The last 2 studies referred above demonstrate a considerable reduction of post-surgery complications in comparison with traditional trabeculectomy.
Of all the analyzed studies, only one had a mean follow-up time of 3 years. Of the remainder, two reached 2 years follow-up and the rest had shorter periods, which evidences of the need of studies involving longer follow-up periods.

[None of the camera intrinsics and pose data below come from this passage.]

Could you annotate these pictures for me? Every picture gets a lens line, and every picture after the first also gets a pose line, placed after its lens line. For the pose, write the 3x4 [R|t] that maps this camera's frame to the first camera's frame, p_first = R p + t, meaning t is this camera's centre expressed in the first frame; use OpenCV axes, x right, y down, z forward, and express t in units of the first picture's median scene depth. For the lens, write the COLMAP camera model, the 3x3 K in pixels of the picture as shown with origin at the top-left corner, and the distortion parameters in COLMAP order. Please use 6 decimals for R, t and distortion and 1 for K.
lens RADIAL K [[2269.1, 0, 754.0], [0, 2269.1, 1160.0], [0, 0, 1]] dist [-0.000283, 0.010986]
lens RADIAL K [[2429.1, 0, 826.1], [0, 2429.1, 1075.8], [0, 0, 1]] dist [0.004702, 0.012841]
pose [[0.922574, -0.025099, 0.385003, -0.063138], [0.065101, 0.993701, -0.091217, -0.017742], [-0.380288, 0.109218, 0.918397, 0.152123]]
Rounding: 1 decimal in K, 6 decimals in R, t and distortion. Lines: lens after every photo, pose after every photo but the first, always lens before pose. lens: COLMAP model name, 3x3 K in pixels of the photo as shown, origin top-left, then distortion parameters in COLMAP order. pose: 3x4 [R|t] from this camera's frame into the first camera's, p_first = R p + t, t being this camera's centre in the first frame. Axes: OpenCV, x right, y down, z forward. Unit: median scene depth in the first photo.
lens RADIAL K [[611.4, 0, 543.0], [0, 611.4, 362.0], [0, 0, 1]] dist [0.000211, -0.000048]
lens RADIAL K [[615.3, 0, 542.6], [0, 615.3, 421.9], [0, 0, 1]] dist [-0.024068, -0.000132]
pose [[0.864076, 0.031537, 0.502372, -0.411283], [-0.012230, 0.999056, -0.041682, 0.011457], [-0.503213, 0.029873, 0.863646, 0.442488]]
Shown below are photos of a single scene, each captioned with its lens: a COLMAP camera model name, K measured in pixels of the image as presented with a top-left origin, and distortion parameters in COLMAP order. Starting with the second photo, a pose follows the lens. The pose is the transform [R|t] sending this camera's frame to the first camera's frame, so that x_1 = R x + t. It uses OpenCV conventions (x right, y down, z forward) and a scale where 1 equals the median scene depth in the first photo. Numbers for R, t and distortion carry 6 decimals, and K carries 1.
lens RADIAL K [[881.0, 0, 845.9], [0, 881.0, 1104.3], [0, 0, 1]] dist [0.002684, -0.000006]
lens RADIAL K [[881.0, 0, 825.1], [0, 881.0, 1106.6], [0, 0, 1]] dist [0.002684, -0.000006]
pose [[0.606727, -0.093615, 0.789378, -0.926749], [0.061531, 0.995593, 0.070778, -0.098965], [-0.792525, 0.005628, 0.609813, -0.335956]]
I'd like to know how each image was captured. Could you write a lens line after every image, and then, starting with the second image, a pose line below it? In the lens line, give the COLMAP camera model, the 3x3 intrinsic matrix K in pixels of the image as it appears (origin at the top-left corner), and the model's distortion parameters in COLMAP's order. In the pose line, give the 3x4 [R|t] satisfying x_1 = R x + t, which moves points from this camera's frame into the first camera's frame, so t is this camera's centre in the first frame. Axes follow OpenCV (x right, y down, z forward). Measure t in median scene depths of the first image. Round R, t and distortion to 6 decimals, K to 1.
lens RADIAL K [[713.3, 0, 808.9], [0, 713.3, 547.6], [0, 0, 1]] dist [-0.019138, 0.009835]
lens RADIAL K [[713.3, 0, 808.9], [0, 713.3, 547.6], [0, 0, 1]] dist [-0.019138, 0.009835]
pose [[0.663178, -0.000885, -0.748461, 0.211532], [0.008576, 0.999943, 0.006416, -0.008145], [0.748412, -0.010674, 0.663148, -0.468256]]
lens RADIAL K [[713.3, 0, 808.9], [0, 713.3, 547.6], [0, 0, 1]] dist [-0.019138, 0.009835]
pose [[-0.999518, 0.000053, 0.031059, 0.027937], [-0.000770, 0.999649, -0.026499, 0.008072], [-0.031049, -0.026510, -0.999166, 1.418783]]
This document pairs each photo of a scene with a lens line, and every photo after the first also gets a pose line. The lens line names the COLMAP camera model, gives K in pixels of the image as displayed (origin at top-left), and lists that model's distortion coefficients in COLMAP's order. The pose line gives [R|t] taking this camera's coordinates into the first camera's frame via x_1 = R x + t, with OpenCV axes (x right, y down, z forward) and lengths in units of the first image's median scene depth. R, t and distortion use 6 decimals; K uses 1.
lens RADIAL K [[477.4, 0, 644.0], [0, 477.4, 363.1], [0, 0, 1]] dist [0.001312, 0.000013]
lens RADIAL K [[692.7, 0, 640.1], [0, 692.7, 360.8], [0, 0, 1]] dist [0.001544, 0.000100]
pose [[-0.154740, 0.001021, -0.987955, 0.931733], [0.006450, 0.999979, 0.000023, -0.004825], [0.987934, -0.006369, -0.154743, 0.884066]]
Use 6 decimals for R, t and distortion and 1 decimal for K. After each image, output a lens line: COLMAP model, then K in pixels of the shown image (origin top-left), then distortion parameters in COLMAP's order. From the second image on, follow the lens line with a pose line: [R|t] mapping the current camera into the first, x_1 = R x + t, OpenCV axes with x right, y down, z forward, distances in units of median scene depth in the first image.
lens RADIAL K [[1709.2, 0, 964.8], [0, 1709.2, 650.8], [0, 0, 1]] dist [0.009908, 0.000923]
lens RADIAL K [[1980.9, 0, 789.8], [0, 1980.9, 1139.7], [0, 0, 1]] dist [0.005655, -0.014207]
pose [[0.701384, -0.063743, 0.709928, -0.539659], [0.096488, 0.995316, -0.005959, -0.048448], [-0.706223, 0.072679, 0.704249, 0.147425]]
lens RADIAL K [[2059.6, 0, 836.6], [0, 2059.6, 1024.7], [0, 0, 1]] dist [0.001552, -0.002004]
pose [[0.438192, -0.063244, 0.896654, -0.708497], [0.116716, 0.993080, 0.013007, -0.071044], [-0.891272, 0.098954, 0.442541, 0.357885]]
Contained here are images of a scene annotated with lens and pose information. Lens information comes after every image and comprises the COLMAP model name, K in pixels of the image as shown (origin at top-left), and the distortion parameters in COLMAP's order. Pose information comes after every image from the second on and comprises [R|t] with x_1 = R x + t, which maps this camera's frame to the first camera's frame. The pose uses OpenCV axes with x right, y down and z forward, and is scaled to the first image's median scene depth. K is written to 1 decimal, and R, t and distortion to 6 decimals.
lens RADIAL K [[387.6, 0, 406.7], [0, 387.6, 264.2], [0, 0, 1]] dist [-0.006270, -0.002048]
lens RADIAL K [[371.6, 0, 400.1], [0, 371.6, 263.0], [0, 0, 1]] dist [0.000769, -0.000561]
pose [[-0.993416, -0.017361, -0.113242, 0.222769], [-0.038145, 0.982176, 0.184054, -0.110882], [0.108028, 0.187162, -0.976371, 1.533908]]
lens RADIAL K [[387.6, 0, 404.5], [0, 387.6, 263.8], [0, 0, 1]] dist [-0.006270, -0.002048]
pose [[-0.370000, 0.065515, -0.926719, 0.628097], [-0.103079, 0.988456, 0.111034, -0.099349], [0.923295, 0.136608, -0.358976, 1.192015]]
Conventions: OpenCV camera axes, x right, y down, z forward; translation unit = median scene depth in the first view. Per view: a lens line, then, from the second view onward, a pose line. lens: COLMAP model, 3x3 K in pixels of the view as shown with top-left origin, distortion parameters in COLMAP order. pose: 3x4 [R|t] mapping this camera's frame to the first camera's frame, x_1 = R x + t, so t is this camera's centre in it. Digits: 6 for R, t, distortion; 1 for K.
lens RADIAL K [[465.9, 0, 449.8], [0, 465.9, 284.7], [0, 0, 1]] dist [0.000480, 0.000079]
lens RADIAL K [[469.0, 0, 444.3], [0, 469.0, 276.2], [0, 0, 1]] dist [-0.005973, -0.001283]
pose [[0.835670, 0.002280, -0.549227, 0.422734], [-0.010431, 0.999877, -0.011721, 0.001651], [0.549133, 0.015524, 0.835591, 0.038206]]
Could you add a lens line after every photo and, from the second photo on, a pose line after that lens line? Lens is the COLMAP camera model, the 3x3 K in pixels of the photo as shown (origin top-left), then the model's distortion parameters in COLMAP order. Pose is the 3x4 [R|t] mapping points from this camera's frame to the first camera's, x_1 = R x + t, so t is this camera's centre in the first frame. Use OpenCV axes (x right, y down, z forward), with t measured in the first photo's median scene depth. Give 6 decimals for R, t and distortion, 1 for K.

The studies conclude that the ExPRESS implant is an efficient technique in what concerns tension control, comparable to other surgical techniques for glaucoma. Its insertion under the conjunctival its controversial because the number of complications increases. However, when the device is inserted under a scleral pad, the risk of complications diminishes significantly, to the point that reports describe a lower complications risk in the immediate post-surgery period than in patients intervened with trabeculectomy.
The combination of implant with the phacoemulsification, penetrating keratoplasty or vitrectomy also appears to be safe and efficient. Specifically, the data discussed in this paper allow us to deduce that patients with a higher risk of sudden hypotony after of filtrating procedures such as trabeculectomy (i.e., aphakic or vitrectomized patients) could benefit from this technique.